Sivas: A Remorseless Male World
The male world of rural Turkey is laid bare by Kaan Müjdeci in this remorseless, unrelenting debut film. The camera, often hand-held, bursts into the life of Aslan, an 11-year-old boy who feels dissed among his peers at school and explodes at them with obscenities and fisticuffs. An intense performance by Doğan İzci as Aslan drives the film throughout. Aslan is embittered, demonstrative, but always with a buttoned-up interior life: He confides in no one.
The adults in Aslan’s life trigger his resentment as well, and he responds to them the same way as the boys in school.

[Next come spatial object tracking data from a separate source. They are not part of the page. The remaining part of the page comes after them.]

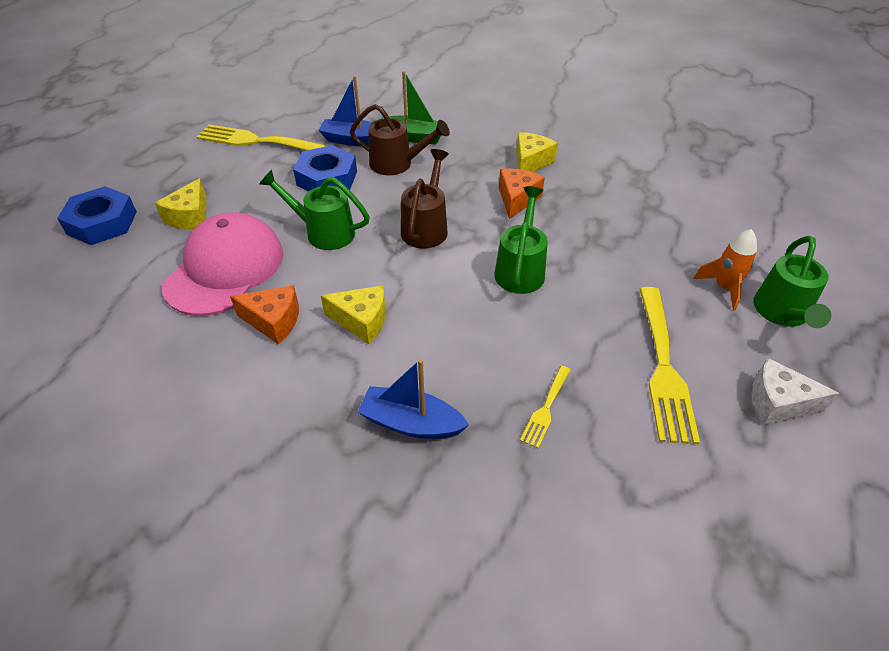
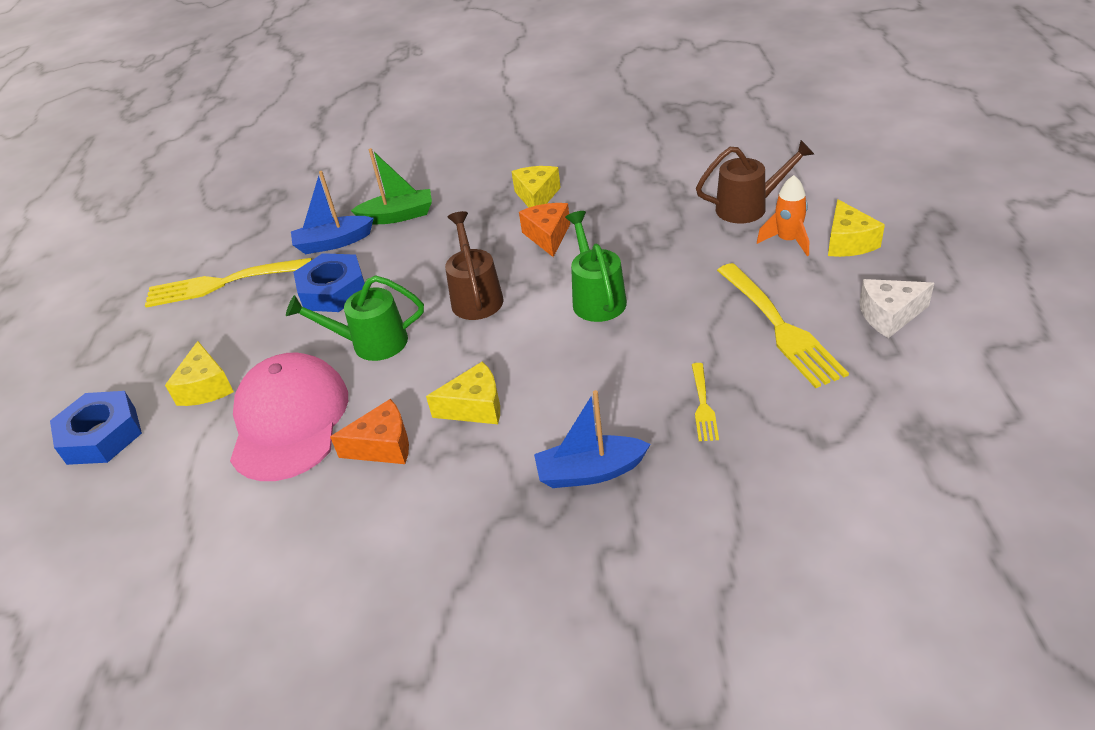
camera: 20 degrees left, 5 degrees down
(397, 164) = (400, 249): brown watering can -> brown watering can (749, 207)
(782, 313) = (848, 242): green watering can -> yellow cheese

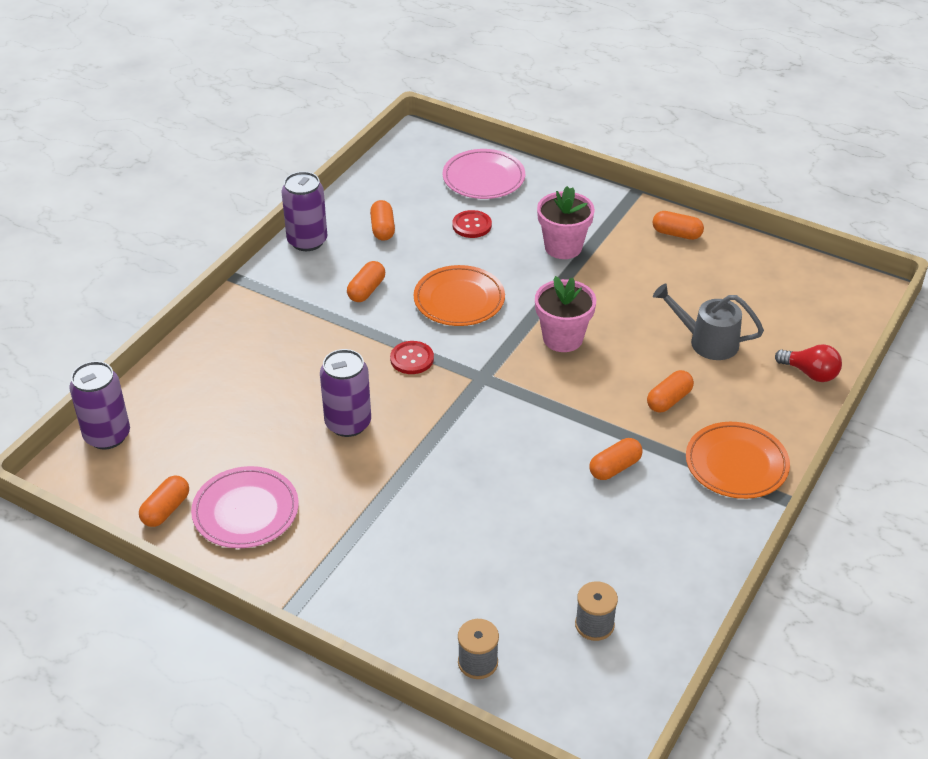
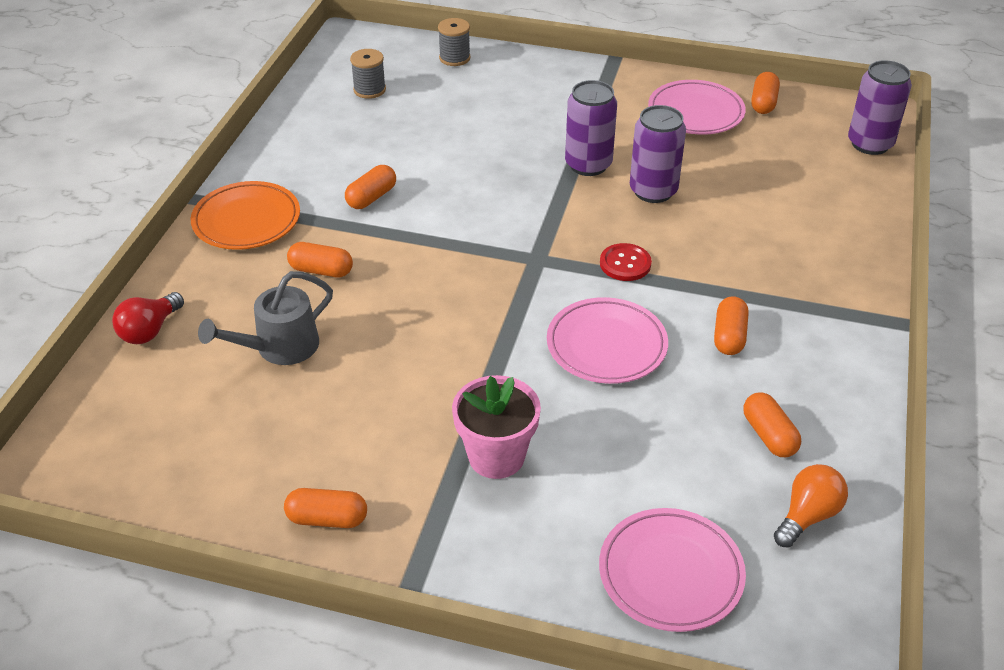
camera: 165 degrees right, 0 degrees up
(307, 241) = (856, 393): purple can -> purple can (588, 165)
(389, 189) = (807, 516): none -> orange light bulb
(459, 300) = (606, 345): orange plate -> pink plate
(472, 225) = (645, 469): red button -> none
(562, 338) = (459, 319): pink flower pot -> none
(669, 400) = (321, 270): orange capsule -> orange capsule turned 75 degrees clockwise
(706, 341) = (279, 348): grey watering can -> grey watering can turned 135 degrees clockwise
(810, 373) = (150, 330): red light bulb -> red light bulb turned 75 degrees counterclockwise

He feels the lack of control in his life and wants to grow up fast. Aslan accompanies the men to a dogfighting match, where he feels sorry for the dog who lost the fight and is left to die by his owner. Aslan wants to adopt the dog, whose name is Sivas, “lion” in Turkish, staying by him all night in the field to keep him warm.
Reluctantly, the grownups let Aslan bring the dog home, where he cares for it. When Sivas recovers enough, the adults start entering him in fights, and he turns out to be unbeatable. Aslan, who has up to now tried to be the most rabid member of his family, screaming for victory alongside the adults, begins to change his demeanor as he sees his beloved companion bloodied and bruised time after time, even though the dog always comes out on top.
At last, Sivas is fighting for a championship, and Aslan has come full circle. He wants to pull Sivas back, but without letting down his macho façade. Sivas has helped him to begin the real process of becoming an adult, on his own terms and at his own pace.